I covered TMI from Washington and Harrisburg and nothing Plokhy writes strikes me as false or misinterpreted. I covered Chernobyl entirely from Washington (and was the first to report, based on a Department of Energy on-the-record source who had traveled to Russia and toured the Leningrad RBMK plant, that the design had a positive void coefficient of reactivity and was subject to xenon instability).
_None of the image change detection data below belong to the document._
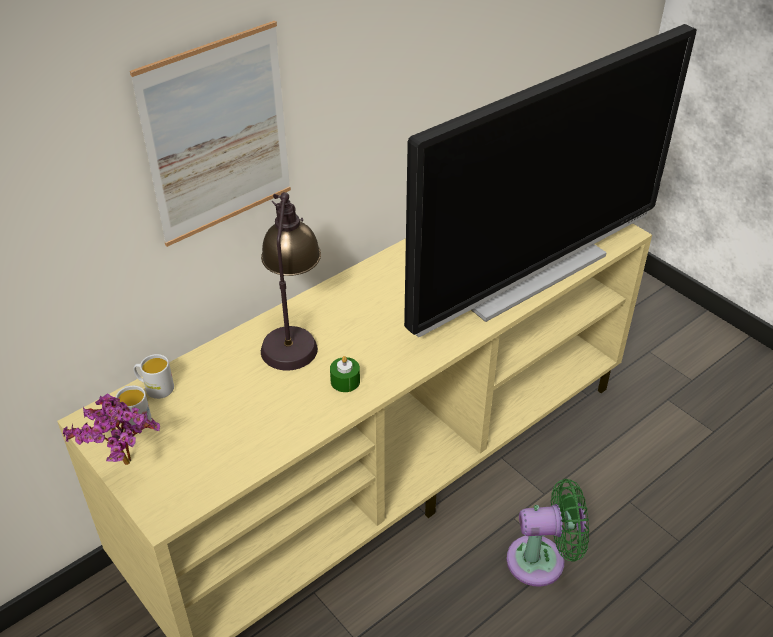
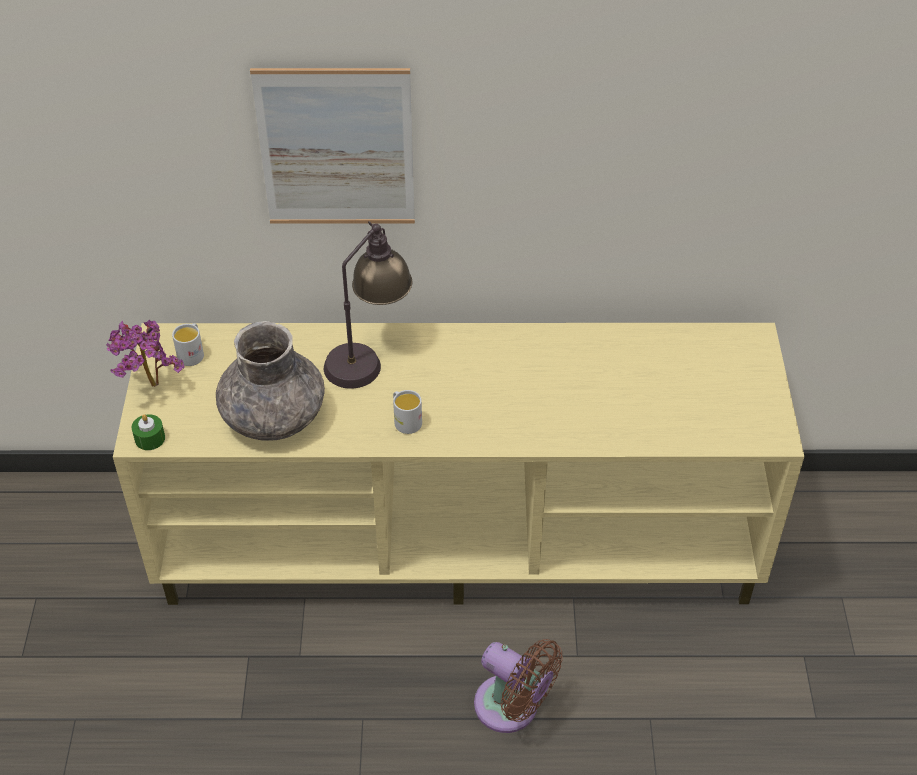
camera: 40 degrees right, 5 degrees up
white mug [133,354,174,399] -> white mug moved to [393,390,422,434]
green candle [330,356,360,392] -> green candle moved to [132,414,165,450]
television [404,24,697,337] -> none
green fan [506,479,589,587] -> brown fan [474,639,563,733]
none -> grey vase [216,321,325,441]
Again, he was spot on (and wrote an earlier book entirely about the multiunit plant in his original homeland).

The book deals, in chronological order, first with military accidents: the 1954 Castle Bravo test of the first hydrogen fusion bomb in the Marshall Islands, where miscalculations about yield, weather, and fallout forced evacuations, radiation-induced illness, and damaged the U.S. relationship with Japan over exposure to a fishing boat the Navy failed to discover in the downwind ocean; Britain’s 1957 Windscale fiasco as the government, pushing to produce weapons-grade plutonium in order to protect its major-power delusion and ignored warnings about what can happen to graphite moderator, causing a major fire and evacuations; the Soviet Union’s catastrophic 1957 Kyshtym explosion.

And on the atoms for peace side, the 1979 Three Mile Island unit 2 meltdown; the 1986 Chernobyl catastrophe; and the 2011 Fukushima multiple explosions.

The book’s final judgment is neither favorable to the nuclear industry nor to the technology, including as a climate change panacea. “Many of the political, economic, social, and cultural factors that led to the accidents of the past are still with us today, making the nuclear industry vulnerable to repeating the old mistakes and new and unexpected ways. And any new accidents are certain to create new antinuclear mobilization. While major accidents are always local and occur within particular national jurisdictions, their consequences are invariably international.”

But he does not advocate shutting down operation plants, but increased “security and safety of rapidly aging nuclear power plants….We cannot afford to lose the more than 10 percent of world electricity produced with little or no carbon emission and fill the gap with fossil fuels that will create more greenhouse gases. Nor can we abandon the industry to its current state of economic hardship, because that would mean inviting the next accident sooner rather than later.”